The stages and timeline it takes a patient to fully detox depends on many factors. Some of the most common ones include the type of drugs and doses the patient is using, how long they have been addicted, the severity of the addiction, their age, and overall health condition. Depending on the exact opioid being taken, for example a long-acting opioid, the timeline typically lasts around 1 month. For a short acting opioid, the timeline may be as short as 1 week. In the early stages, usually within 24 hours, the onset of withdrawal symptoms will start to appear, and progressively get worse. Usually 2-5 days after drug discontinuance, the withdrawal symptoms peak. Finally, around the one week mark, the physical symptoms are starting to gradually lessen, and the body has released many of the harmful toxins consumed.
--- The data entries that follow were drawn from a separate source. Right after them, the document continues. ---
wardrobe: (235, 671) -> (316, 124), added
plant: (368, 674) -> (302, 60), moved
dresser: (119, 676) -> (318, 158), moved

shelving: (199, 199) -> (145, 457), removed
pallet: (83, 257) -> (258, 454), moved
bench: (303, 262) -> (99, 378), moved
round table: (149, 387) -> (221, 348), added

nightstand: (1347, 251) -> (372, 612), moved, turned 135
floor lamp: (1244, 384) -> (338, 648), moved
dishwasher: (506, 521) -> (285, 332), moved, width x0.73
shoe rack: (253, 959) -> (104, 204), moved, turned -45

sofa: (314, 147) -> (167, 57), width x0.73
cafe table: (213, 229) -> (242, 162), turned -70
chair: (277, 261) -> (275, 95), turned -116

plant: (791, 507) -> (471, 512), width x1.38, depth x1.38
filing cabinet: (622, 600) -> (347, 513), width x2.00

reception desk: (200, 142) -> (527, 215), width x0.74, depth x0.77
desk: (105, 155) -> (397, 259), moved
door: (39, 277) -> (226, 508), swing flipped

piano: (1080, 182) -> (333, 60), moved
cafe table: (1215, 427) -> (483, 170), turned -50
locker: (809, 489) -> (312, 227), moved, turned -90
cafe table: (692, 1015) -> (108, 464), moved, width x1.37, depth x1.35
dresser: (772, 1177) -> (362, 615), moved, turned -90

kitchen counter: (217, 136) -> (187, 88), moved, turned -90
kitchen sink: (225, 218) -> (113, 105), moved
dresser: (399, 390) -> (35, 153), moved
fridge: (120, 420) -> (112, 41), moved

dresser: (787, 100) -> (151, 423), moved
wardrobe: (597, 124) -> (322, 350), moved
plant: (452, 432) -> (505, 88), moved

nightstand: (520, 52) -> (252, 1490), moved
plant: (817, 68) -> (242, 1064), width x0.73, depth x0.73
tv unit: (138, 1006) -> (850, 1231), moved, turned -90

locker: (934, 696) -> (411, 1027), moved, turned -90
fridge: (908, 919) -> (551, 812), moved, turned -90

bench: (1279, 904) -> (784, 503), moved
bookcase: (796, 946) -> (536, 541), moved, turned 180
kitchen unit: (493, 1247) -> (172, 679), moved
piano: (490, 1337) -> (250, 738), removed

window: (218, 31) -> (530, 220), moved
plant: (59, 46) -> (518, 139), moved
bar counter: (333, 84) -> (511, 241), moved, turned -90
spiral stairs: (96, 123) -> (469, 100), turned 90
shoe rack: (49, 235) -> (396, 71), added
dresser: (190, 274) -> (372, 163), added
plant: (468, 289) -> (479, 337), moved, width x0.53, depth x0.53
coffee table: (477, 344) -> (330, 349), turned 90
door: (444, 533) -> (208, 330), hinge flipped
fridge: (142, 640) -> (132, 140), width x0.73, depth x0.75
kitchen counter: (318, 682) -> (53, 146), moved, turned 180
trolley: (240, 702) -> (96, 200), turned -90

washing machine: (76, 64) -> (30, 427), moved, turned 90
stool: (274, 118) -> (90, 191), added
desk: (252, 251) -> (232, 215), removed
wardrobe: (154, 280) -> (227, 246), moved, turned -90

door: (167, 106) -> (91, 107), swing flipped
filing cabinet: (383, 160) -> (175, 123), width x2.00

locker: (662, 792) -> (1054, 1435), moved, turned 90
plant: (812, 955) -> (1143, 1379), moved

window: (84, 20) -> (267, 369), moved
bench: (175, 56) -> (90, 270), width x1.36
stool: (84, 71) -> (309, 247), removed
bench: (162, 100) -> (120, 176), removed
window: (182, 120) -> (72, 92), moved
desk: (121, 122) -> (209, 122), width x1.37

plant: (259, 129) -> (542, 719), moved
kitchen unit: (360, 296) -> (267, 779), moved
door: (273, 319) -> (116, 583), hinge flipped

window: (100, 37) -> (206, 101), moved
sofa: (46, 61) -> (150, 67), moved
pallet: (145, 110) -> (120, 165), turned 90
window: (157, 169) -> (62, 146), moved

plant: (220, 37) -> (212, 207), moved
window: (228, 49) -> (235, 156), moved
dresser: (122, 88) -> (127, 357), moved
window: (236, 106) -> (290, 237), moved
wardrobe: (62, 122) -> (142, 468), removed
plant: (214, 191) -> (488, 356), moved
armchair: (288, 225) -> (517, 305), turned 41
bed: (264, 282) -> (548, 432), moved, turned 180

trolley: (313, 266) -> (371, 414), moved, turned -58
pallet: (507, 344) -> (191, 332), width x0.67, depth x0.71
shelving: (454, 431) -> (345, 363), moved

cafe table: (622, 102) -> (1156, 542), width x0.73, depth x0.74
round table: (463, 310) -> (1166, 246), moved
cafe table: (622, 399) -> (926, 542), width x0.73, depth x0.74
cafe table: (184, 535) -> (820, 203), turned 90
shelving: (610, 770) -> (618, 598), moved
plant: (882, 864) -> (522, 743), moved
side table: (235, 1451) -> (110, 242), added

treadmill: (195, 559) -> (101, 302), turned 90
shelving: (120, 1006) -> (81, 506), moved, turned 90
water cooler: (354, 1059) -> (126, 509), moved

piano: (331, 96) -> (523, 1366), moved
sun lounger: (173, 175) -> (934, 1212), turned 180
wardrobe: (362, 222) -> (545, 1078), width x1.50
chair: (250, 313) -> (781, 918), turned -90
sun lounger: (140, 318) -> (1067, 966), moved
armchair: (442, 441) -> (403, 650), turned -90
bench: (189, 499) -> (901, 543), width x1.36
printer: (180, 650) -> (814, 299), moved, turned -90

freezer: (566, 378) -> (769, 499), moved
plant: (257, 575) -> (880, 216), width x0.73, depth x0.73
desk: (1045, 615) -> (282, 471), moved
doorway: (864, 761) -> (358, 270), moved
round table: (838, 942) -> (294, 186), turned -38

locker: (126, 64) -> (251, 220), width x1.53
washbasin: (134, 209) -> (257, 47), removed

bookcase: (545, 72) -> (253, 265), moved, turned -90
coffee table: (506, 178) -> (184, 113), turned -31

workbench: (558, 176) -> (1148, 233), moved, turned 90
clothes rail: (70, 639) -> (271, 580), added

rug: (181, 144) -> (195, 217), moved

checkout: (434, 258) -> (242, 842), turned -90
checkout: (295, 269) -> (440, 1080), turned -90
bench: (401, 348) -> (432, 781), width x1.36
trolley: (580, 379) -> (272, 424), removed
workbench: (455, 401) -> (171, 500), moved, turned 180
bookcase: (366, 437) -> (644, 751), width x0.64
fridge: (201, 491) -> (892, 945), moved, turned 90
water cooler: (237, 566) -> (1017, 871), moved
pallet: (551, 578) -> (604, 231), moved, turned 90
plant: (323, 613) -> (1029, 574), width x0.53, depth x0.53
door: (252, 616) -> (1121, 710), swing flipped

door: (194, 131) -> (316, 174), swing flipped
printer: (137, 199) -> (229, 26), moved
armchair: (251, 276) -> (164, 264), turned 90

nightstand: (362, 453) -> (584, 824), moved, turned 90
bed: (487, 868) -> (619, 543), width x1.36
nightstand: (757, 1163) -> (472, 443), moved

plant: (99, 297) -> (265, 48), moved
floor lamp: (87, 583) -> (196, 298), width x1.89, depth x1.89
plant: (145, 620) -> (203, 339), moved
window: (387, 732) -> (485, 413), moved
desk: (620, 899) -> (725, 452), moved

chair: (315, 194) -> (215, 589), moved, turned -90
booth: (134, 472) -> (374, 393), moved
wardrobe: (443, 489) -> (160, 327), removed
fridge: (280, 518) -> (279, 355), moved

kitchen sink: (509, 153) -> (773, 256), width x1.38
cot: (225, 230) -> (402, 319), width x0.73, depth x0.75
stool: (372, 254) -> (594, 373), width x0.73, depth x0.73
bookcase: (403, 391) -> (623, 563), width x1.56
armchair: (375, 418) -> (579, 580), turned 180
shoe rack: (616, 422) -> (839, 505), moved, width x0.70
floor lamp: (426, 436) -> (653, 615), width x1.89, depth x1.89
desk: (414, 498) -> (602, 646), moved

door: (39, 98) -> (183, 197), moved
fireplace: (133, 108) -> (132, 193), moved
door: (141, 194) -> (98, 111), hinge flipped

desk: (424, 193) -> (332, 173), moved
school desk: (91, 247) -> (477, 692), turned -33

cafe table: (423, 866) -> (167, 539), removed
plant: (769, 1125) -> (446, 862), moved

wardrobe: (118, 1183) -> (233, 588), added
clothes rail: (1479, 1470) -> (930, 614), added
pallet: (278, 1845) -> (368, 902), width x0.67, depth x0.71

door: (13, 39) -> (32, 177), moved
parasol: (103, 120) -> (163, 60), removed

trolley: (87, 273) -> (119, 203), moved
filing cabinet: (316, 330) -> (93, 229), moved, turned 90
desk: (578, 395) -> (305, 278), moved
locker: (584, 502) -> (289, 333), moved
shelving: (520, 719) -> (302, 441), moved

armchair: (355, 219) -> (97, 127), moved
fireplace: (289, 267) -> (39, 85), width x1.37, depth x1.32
Choosing the Right Level of Care

In conclusion, a person who is ready to stop using opioids must consider all available options when looking for opioid addiction treatment and choose one that best suits their circumstances. For those addicted to opioids, there is a very high risk of developing serious medical complications during withdrawal, detox and rapid detox, so choosing proper treatment is key to recovery. The possibility of complications during detox depend on many factors, including the patient’s overall health, and the exact drugs they were using, as well as the dosage and length of use. Acute detox may be the more appropriate solution for patients needing intense care, especially those with severe withdrawals or underlying medical conditions. For others, a subacute detox may be more suitable, especially those in better physical shape, with minimal health issues. Regardless of which method of detox is chosen, patients must keep in mind the need to address the critical endorphin imbalance that is caused by prolonged opioid use.

Treatments such as ANR not only offer patients a safe and effective way to overcome opioid withdrawal, but more importantly address the underlying root causes of addiction. The goal of the treatment is to bring the patients endorphin system back to an equilibrium, in order for them to finally be free of opioids and cravings.